◆ **What you have to do**:
Please report every line of the listing below that has the word "Upload" in it.

◆ **Source information**:
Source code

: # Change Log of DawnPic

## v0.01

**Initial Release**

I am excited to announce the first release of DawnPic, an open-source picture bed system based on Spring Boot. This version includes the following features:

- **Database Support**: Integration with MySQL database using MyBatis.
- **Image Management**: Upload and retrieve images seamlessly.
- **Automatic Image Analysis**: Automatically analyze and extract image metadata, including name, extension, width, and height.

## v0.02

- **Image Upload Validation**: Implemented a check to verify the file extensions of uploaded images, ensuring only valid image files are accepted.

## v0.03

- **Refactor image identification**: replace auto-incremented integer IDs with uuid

◆ **Solution**:
- **Image Management**: Upload and retrieve images seamlessly.
- **Image Upload Validation**: Implemented a check to verify the file extensions of uploaded images, ensuring only valid image files are accepted.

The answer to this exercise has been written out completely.